= DiCesare Engler Productions =

DiCesare Engler Productions was a Pittsburgh-based concert promotion firm.

The company was formed in late 1973 when Pat DiCesare, who was the dominant concert promoter in the region, chose Pittsburgh native Rich Engler to form a new partnership. Engler was a drummer in a band and ran his own promotion company 'Go Attractions'. The firm promoted most of the major rock concerts and festivals in the Pittsburgh tri-state area (Pennsylvania, Ohio, and West Virginia) where the words 'Produced by DiCesare-Engler' became a familiar tagline in radio and television ads.

In 1977 the firm purchased The Stanley Theatre in downtown Pittsburgh. The venue was named the number one mid-size concert auditorium in the United States by Billboard magazine in 1978. That same year, DiCesare Engler Productions was named as the number two production team. Bill Graham Presents was number one.
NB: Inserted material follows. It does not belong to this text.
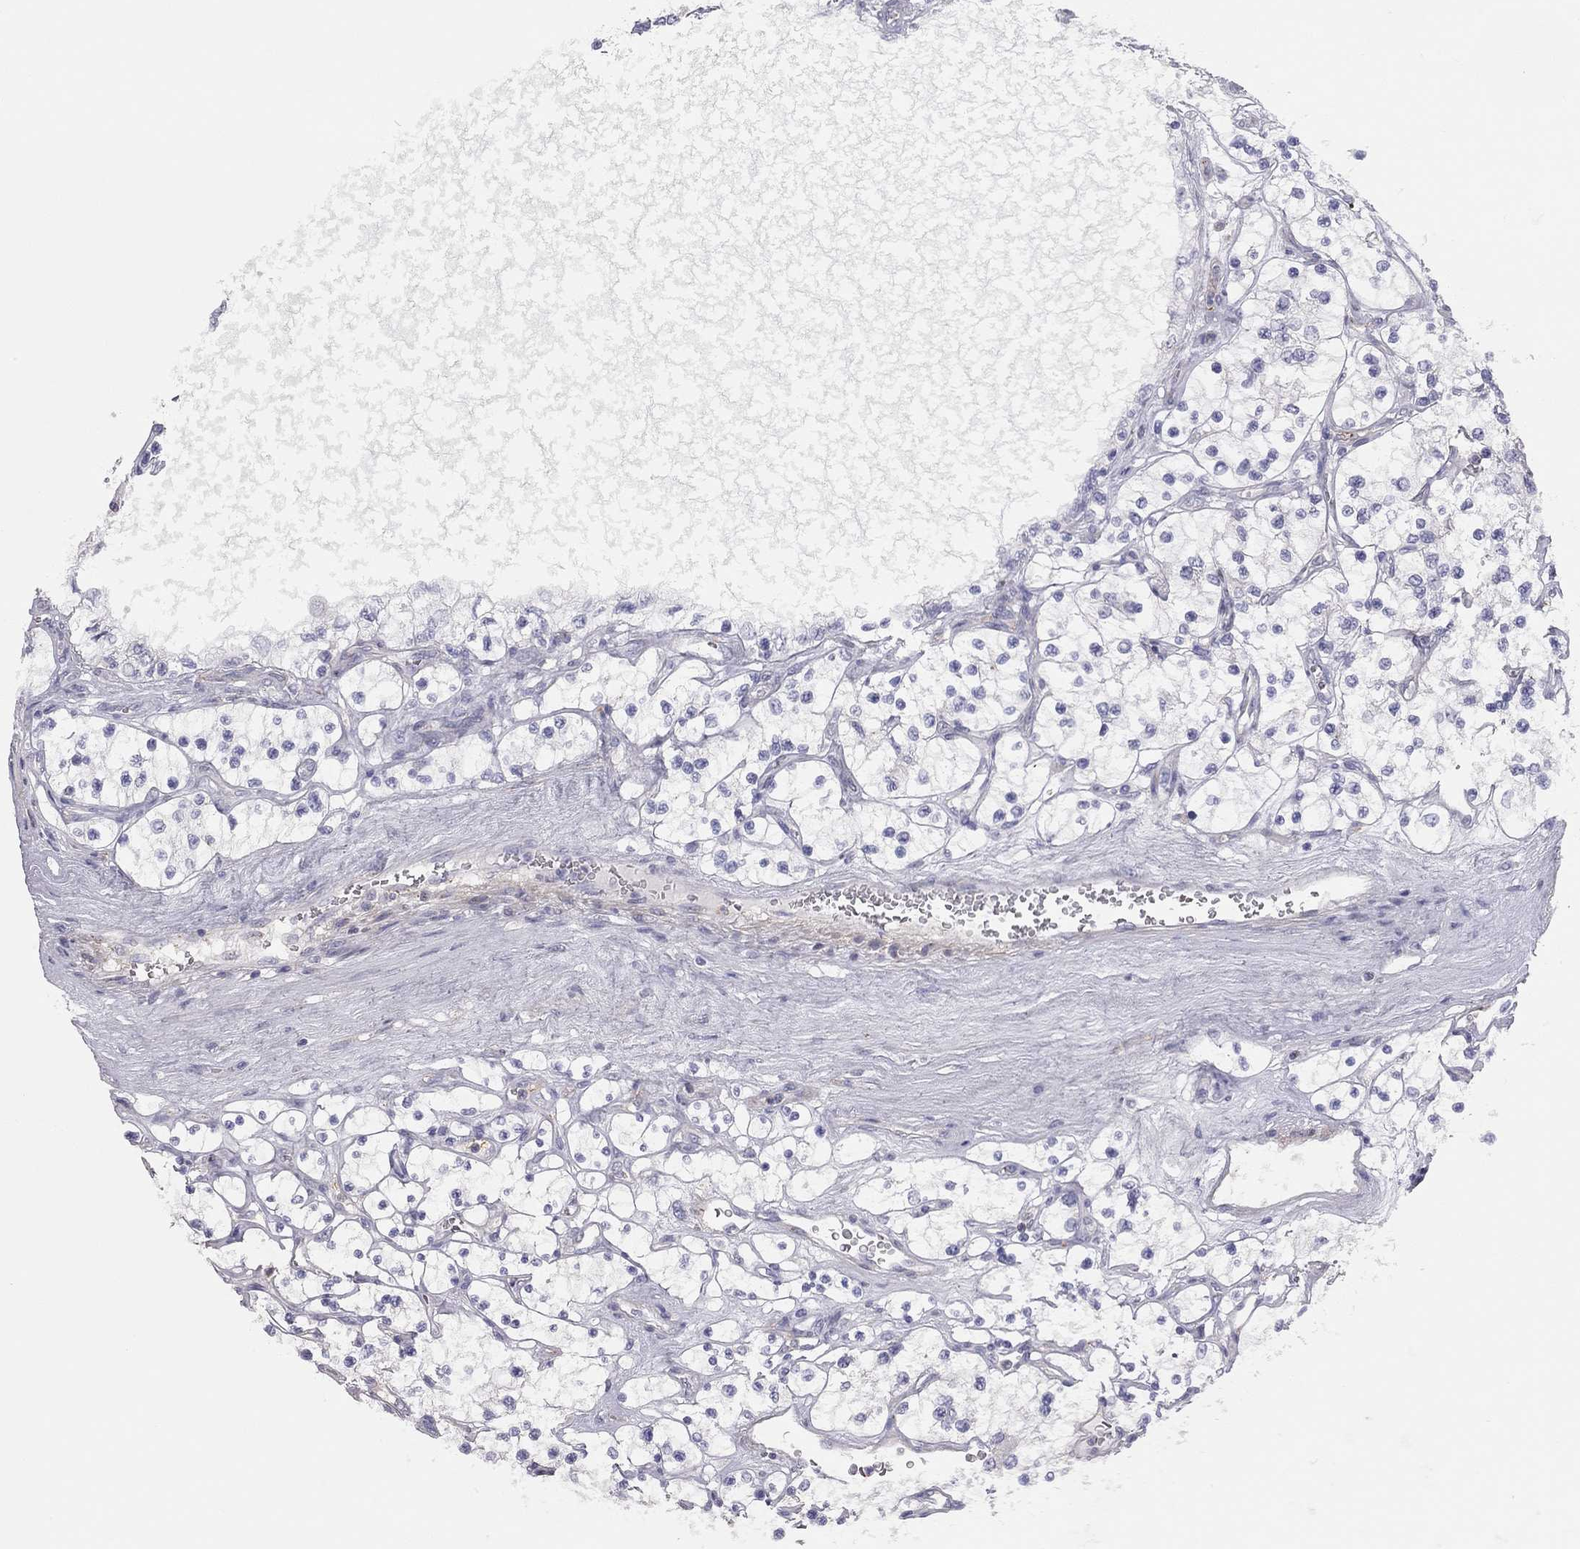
{"staining": {"intensity": "negative", "quantity": "none", "location": "none"}, "tissue": "renal cancer", "cell_type": "Tumor cells", "image_type": "cancer", "snomed": [{"axis": "morphology", "description": "Adenocarcinoma, NOS"}, {"axis": "topography", "description": "Kidney"}], "caption": "The histopathology image exhibits no significant staining in tumor cells of renal cancer.", "gene": "ADCYAP1", "patient": {"sex": "female", "age": 69}}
The theatre remained number one for several years until it was announced in November 1983 that the Pittsburgh Cultural Trust had purchased it for 12.1 million dollars.

DiCesare Engler also owned or operated other national top grossing venues in the 1980s and 1990s including the Syria Mosque, AJ Palumbo Center, and the IC Light Amphitheatre, as well as co-promoting concerts at the Star Lake Amphitheater in Burgettstown, Pennsylvania.

In July 1998 DiCesare Engler was sold to SFX Entertainment and became known as DiCesare Engler Productions/SFX. DiCesare Engler/SFX promoted the last concert at Three Rivers Stadium and the first concert at Heinz Field – 'N SYNC. They also promoted a pay-per-view concert known as the Rolling Rock Town Fair which averaged 90,000 in attendance.

The company became known as Clear Channel Entertainment Pittsburgh by the time Rich Engler parted ways with the company in 2004. It is now under name Live Nation.